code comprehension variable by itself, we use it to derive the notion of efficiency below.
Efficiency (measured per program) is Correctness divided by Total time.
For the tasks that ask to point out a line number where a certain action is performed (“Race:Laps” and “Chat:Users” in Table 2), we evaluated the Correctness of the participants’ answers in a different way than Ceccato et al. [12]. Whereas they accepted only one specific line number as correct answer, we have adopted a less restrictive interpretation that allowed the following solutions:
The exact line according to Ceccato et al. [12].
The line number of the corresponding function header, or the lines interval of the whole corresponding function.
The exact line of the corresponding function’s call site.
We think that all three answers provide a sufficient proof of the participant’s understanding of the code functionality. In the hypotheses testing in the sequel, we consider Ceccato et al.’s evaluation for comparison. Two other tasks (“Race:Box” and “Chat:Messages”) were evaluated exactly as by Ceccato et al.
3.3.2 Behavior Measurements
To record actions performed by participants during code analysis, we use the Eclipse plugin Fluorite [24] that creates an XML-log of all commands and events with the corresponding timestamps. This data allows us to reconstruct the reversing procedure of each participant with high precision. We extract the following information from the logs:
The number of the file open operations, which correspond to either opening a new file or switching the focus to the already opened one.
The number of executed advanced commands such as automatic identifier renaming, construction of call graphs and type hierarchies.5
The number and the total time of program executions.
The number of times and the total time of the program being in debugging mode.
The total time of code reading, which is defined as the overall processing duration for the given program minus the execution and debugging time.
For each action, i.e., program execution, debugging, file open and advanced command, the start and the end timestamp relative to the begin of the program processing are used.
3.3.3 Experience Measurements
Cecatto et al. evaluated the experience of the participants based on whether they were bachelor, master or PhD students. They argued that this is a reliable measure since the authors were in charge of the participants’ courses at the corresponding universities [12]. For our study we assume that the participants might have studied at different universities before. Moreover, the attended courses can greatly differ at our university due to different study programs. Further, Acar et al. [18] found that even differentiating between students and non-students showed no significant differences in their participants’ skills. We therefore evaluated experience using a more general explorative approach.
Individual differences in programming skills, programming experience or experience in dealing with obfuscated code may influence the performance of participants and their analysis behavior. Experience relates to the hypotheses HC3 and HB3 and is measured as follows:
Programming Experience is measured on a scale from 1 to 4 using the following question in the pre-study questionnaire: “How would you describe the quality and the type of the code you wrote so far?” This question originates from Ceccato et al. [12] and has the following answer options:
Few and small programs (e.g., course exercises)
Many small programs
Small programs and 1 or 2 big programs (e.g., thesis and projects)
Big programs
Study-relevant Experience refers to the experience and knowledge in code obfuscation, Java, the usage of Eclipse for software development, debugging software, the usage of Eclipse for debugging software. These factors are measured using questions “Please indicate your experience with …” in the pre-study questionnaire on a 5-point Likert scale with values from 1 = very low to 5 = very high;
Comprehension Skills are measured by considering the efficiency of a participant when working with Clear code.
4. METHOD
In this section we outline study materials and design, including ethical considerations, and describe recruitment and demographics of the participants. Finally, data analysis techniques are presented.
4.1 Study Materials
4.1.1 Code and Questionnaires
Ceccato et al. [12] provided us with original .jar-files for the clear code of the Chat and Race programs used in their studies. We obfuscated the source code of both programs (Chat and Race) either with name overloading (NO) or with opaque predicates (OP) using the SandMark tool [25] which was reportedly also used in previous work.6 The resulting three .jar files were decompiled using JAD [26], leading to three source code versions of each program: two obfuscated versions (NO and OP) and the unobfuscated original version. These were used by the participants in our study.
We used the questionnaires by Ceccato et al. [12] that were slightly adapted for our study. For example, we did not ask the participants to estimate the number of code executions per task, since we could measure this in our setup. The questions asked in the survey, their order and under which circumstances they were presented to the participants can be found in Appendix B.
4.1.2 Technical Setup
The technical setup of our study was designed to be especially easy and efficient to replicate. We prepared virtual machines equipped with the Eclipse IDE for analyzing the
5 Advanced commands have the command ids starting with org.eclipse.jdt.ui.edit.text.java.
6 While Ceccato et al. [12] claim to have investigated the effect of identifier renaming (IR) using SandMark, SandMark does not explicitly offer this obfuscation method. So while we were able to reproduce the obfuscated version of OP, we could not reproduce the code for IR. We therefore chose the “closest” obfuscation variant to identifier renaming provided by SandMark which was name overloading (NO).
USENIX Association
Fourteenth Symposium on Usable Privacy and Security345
==
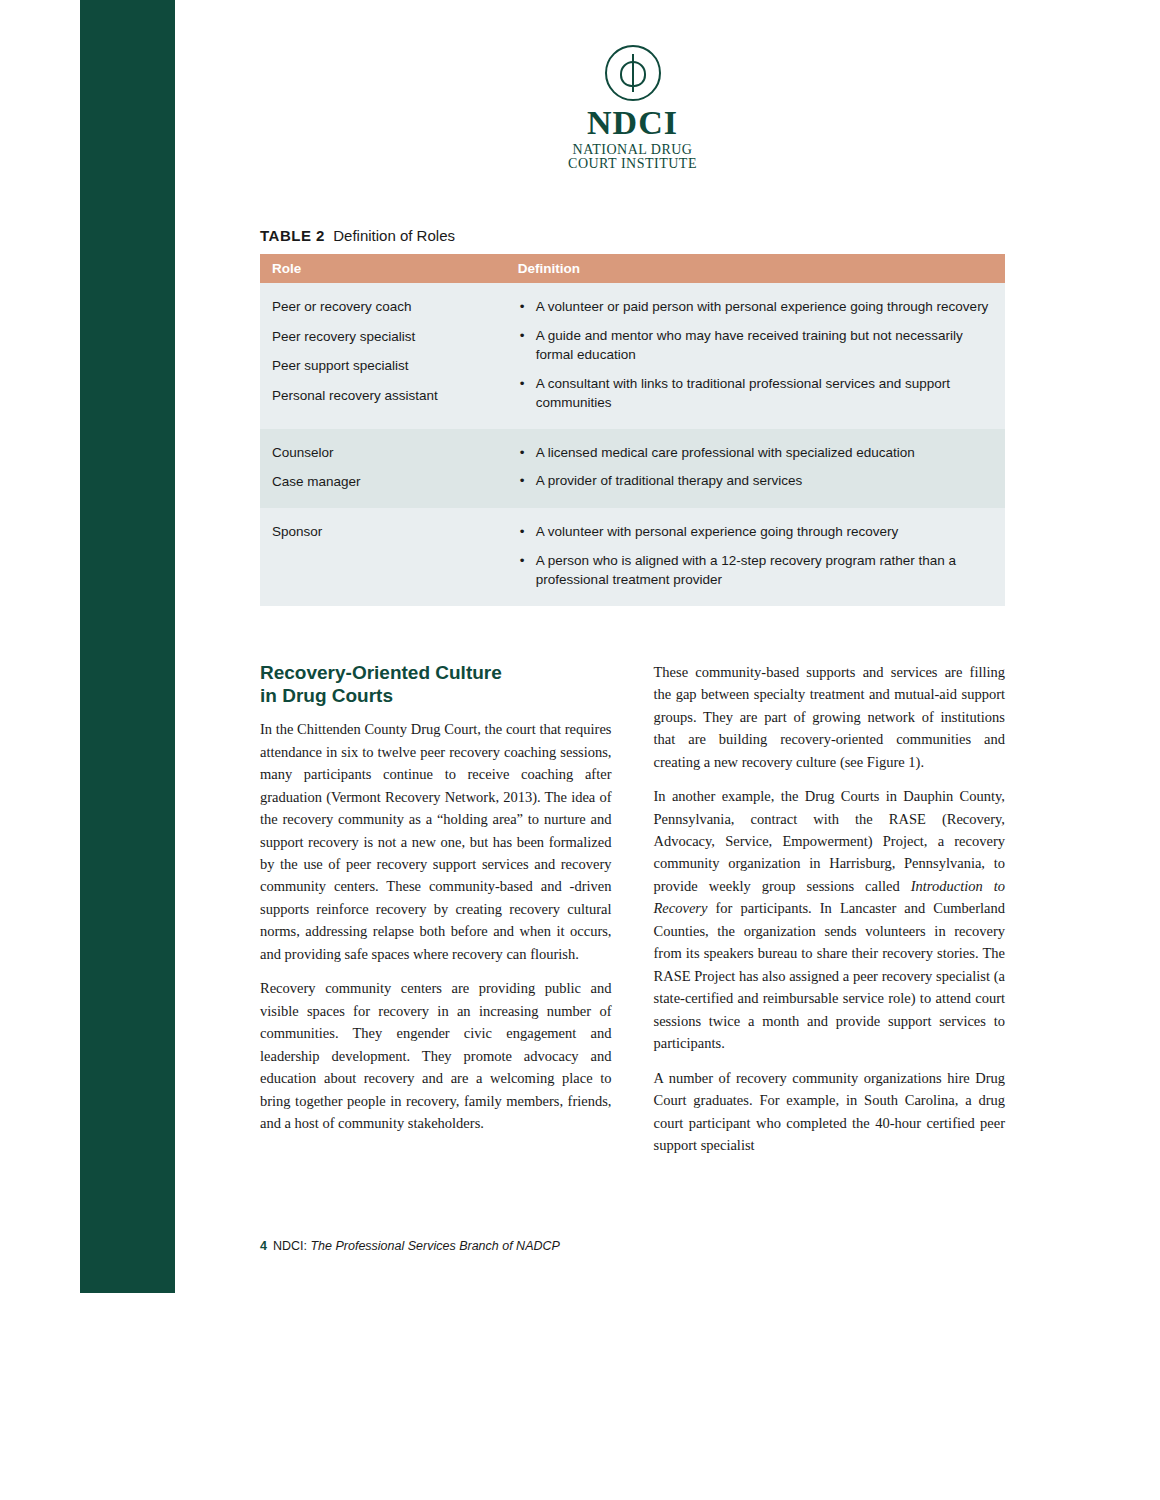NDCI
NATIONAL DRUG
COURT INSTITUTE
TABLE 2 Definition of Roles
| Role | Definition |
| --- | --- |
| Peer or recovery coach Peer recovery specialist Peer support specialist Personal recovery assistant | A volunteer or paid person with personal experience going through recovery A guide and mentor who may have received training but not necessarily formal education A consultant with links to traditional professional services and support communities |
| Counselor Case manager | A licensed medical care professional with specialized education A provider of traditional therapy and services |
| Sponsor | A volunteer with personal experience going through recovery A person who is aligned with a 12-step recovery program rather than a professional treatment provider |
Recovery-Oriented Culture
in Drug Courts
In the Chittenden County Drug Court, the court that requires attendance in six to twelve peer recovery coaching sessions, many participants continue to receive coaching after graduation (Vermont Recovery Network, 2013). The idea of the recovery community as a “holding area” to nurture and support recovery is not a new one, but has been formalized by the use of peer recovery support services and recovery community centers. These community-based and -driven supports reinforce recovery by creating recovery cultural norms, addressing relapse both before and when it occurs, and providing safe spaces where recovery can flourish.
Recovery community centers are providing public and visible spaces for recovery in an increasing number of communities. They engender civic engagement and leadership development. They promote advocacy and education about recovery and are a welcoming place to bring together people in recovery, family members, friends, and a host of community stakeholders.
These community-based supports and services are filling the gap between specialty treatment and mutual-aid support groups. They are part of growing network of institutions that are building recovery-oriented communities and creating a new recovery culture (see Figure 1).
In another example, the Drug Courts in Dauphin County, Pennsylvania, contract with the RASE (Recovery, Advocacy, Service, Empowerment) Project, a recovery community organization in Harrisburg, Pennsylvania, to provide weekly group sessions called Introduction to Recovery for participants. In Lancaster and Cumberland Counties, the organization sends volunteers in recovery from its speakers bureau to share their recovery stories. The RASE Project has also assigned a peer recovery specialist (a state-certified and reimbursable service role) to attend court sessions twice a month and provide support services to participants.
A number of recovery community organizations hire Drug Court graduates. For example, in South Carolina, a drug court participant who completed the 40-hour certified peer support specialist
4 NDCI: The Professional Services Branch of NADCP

**EXERCISE DESCRIPTION**
Look back at the entries above and repeat, unchanged, every line from the line holding "In this section" through the line holding "4.1.1 Code and Questionnaires".

**RESPONSE AREA**
In this section we outline study materials and design, including ethical considerations, and describe recruitment and demographics of the participants. Finally, data analysis techniques are presented.
4.1 Study Materials
4.1.1 Code and Questionnaires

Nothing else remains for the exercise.